Last modified: 30 Mar 2007, 18:12:51 UTC

Hi everybody:

For the first time in a long time, we have outstanding rates of success:

Version OS Total Results Pass Rate Fail Rate
557 Darwin 282 98.58 1.42
557 Linux 72 98.61 1.39
557 Unknown 17 100.00 0.00
557 Windows 1517 96.97 2.70

(Sorry for the formatting.)

Many of the failures are due to dowload errors, so the true error rate is quite low.

There's still an issue on Mac of preempted workunits not returning to memory -- thanks Anders n for pointing this out. Another developer (David K) and I can both reproduce this on our mac laptops. We wonder if its a OS X issue; it may also be a BOINC client issue. We'll keep you posted. The good news is that the Macs that were having consistent problems with all workunits are running again!

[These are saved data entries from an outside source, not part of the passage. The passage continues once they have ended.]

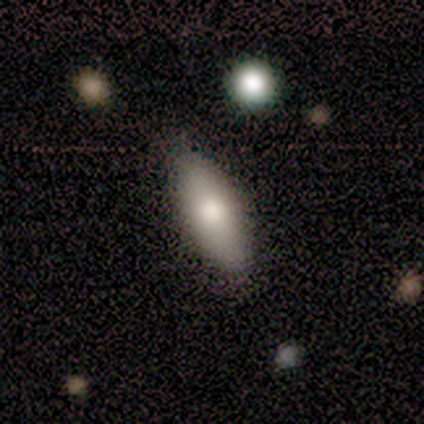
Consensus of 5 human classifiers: smooth-or-featured: smooth: 100% | featured or disk: 0% | star or artifact: 0%
  how-rounded: in between: 80% | cigar-shaped: 20% | round: 0%
  merging: none: 100% | minor disturbance: 0% | major disturbance: 0% | merger: 0%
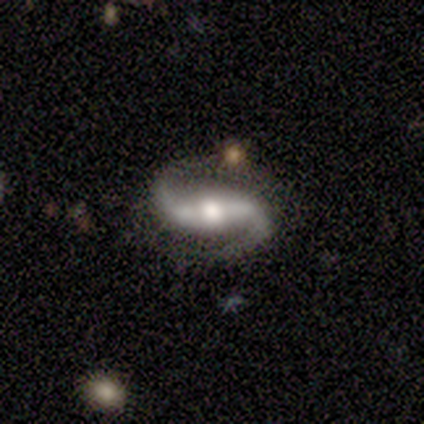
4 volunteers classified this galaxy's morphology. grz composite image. It shows a featured or disk galaxy (100%) with a strong bar (100%), 2 (100%) medium (50%, tied with loose) spiral arms (100%) and a moderate central bulge (75%). Merging: none (100%).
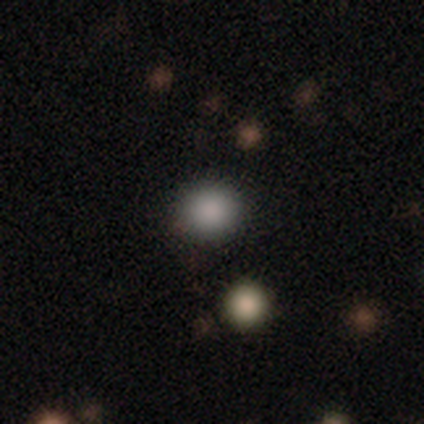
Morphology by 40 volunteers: This is likely a smooth galaxy (75%). How rounded: clearly round (80%). Merging: clearly none (91%).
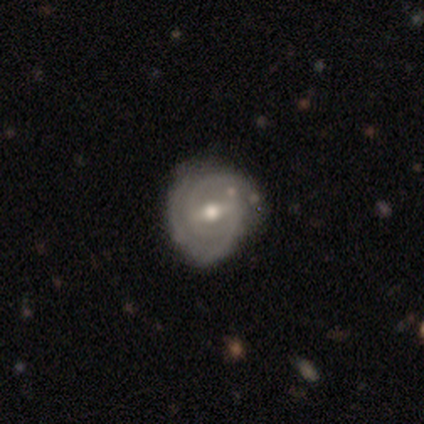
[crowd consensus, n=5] smooth-or-featured: featured or disk: 80% | smooth: 20% | star or artifact: 0%
  disk-edge-on: no: 100% | yes: 0%
    bar: strong: 50% | weak: 25% | no: 25%
    has-spiral-arms: yes: 100% | no: 0%
      spiral-winding: tight: 50% (tied) | medium: 50% (tied) | loose: 0%
      spiral-arm-count: 2: 75% | can't tell: 25% | 1: 0% | 3: 0% | 4: 0% | more than 4: 0%
    bulge-size: moderate: 75% | small: 25% | dominant: 0% | large: 0% | none: 0%
  merging: none: 80% | minor disturbance: 20% | major disturbance: 0% | merger: 0%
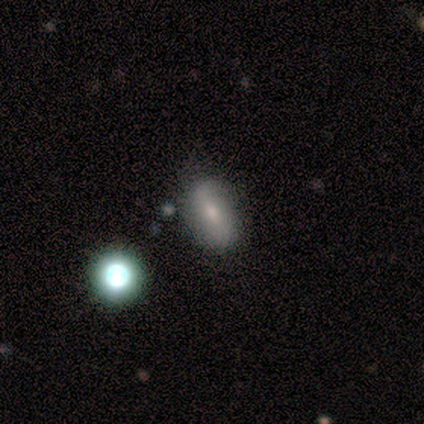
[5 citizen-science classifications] This is likely a smooth galaxy (60%). How rounded: clearly in between (100%). Merging: clearly none (100%).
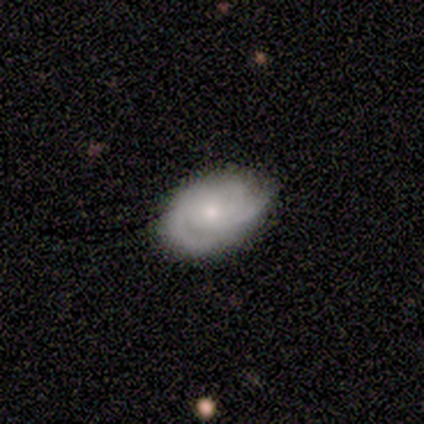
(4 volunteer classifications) This is likely a featured or disk galaxy (75%). It is likely not viewed edge-on (67%). Bar: clearly no (100%). Spiral arm pattern: clearly yes (100%). Spiral arm count: possibly 2 (50%, tied with can't tell). Spiral winding: possibly tight (50%, tied with medium). Central bulge: clearly small (100%). Merging: likely none (75%).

Feet1st, I agree that checkpointing is the best solution for potentially long workunits. I've figured out a way to easily put in checkpoints for most of our code, but its going to take a couple weeks of development to write the appropriate helper code and test. Stay tuned!

Finally, you can expect a couple more ralph updates today and this weekend. I would like to try out a stack overflow fix for Macs, which allows them to carry out work on larger RNAs (interestingly Windows works fine, as do Macs when compiled without graphics). So I'll give that a shot today, and if it doesn't work, take out the code tomorrow. Anyway looks like we're on our way to a Rosetta@home update with some cool new science and several useful bug fixes around Sunday or Monday.

Thanks to everybody!


...we do *not* plan to send workunits to Rosetta@home that take more than an hour per decoy!

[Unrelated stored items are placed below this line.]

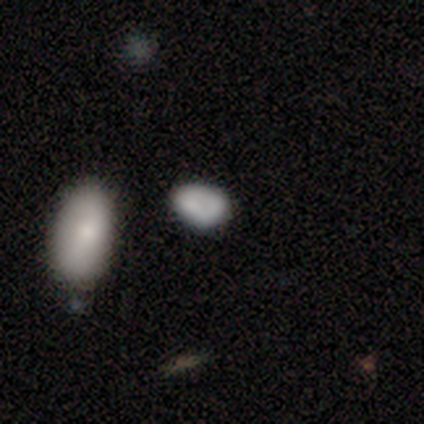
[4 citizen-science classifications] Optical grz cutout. It shows a smooth galaxy with no disk features (100%) that is in between round and cigar-shaped (100%). Merging: none (50%, tied with minor disturbance).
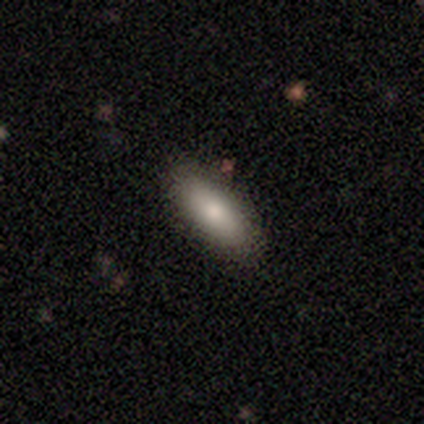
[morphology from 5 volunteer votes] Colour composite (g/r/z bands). It shows a smooth galaxy with no disk features (100%) that is in between round and cigar-shaped (80%). Merging: none (80%).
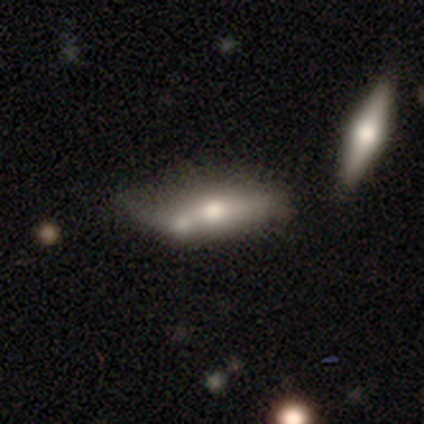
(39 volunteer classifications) Volunteers were most divided on "how rounded": in between: 55%, cigar-shaped: 45%, round: 0%. More confident: smooth or featured — smooth (56%); merging — merger (53%).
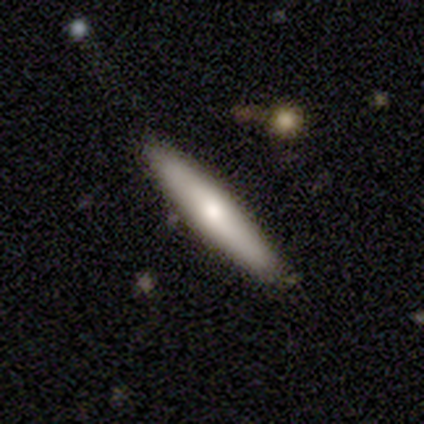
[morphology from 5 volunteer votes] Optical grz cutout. It shows a smooth galaxy with no disk features (80%) that is in between round and cigar-shaped (50%, tied with cigar-shaped). Merging: none (100%).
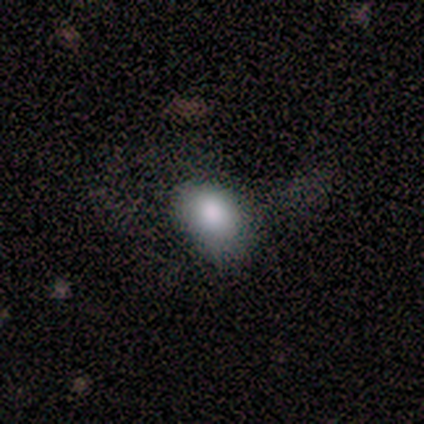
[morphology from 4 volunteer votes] Smooth or featured? smooth (100%)
How rounded? in between (75%)
Merging? none (75%)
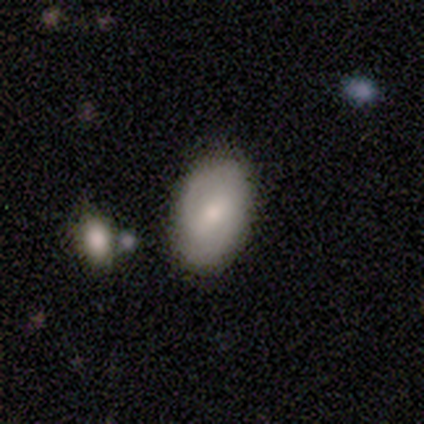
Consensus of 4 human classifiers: smooth 75%, featured or disk 25%, star or artifact 0%. Down the decision tree: how rounded — in between (100%); merging — none (50%, tied with merger).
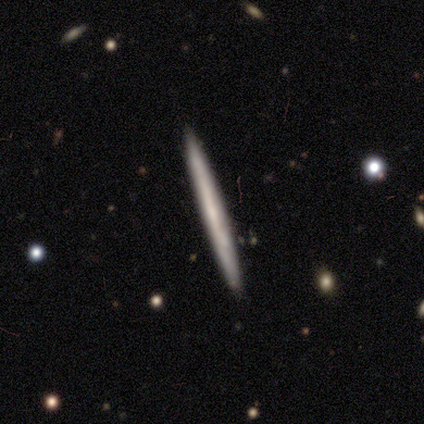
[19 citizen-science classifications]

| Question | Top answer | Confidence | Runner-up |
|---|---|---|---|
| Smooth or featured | smooth | 58% | featured or disk (37%) |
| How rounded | cigar-shaped | 100% | — |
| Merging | none | 94% | minor disturbance (6%) |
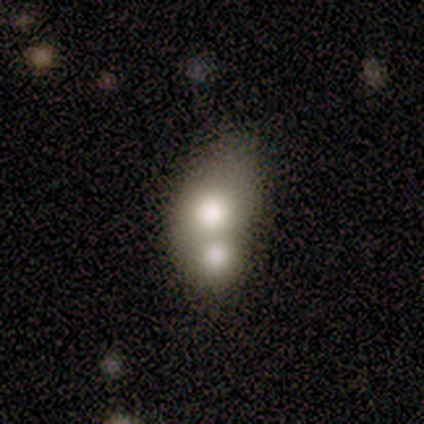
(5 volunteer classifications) This is likely a smooth galaxy (60%). How rounded: clearly in between (100%). Merging: clearly merger (80%).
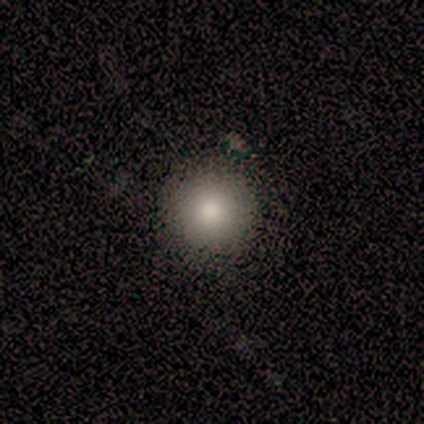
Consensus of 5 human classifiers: Morphology: type=smooth (80%); roundness=round (100%); merging=none (100%).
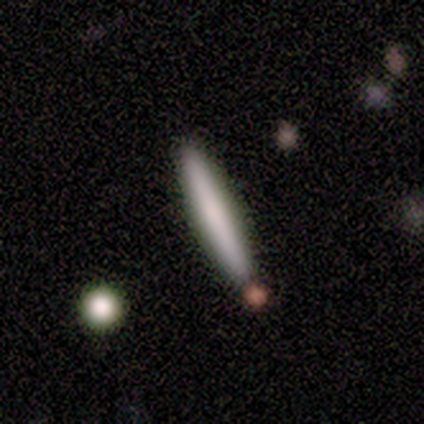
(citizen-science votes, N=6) Smooth or featured? featured or disk (67%)
Edge-on disk? yes (100%)
Edge-on bulge? boxy (50%)
Merging? none (83%)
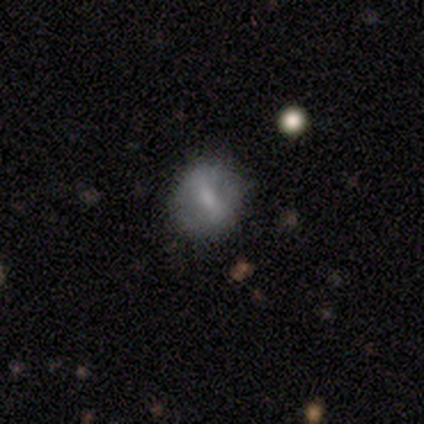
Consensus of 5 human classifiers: Smooth or featured? smooth (80%)
How rounded? round (50%, tied with in between)
Merging? none (80%)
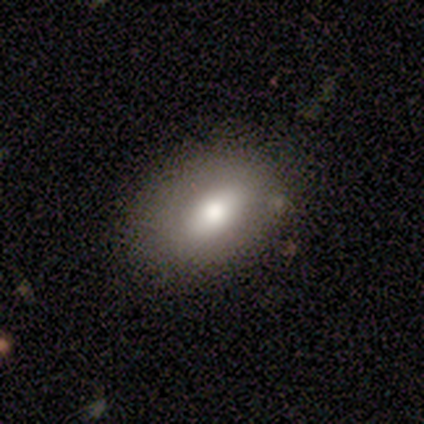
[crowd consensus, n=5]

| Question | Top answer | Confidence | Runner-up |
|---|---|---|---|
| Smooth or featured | smooth | 60% | featured or disk (40%) |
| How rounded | in between | 100% | — |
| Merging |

...well, THAT would certainly be one approach to solving the problem :)

...but... um... "an hour" on how fast of a machine? On the minimum required for the project, 500MHz machine?

I just note that while the science is obviously improving and the well-seasoned types of runs are generally 10-15min. per model... there always seems to be NEW types of runs as well (Docking, RNA, now FOLD_AND_DOCK) which always seem to take significantly longer then the normal. Assuming that trend continues, you will always have some new type of work that has very long crunchtime per model.

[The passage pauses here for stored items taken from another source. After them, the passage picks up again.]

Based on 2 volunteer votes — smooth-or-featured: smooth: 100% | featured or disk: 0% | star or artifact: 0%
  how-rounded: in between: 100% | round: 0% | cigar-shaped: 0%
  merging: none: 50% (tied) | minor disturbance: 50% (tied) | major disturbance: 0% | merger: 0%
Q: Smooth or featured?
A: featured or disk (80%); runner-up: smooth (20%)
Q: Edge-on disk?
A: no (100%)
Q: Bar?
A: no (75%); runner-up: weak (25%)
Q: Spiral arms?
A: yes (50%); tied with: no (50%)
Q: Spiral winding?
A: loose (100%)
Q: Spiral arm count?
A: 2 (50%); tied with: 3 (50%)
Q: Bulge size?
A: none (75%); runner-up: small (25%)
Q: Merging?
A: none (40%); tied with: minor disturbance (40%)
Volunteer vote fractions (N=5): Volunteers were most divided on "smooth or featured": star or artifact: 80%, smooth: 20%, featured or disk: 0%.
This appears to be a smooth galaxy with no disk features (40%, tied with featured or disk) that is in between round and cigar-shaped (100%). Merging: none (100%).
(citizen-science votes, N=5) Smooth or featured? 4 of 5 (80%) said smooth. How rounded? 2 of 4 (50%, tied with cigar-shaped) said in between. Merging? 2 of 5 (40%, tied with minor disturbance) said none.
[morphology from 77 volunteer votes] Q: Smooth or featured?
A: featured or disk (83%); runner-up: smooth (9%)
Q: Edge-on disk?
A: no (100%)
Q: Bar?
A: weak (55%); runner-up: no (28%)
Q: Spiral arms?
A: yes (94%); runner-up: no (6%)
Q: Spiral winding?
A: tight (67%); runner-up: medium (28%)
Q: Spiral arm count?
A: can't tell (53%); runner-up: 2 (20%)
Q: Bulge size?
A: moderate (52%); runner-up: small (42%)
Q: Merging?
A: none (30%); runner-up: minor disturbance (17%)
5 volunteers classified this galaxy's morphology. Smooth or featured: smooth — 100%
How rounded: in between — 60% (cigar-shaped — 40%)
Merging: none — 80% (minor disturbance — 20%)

One possible way to address that would be if you could pick a mid-model point at which you define yourself to be x% done. Say pick three points, one near 25%, one near 50% and one near 75%. Then you could "know" in advance that a given single model will exceed the RT pref. and show a more linear progression on % completed. ...but, as you say, you've got lots of other fish to fry. I think the current progress indication is a VAST improvement and will avoid a lot of confusion with new users.

...now... about that checkpointing?? (we always gotta ask for more, it's our job!). Of course, if you change the models to average <1hr, this minimizes the need for more checkpoints as well.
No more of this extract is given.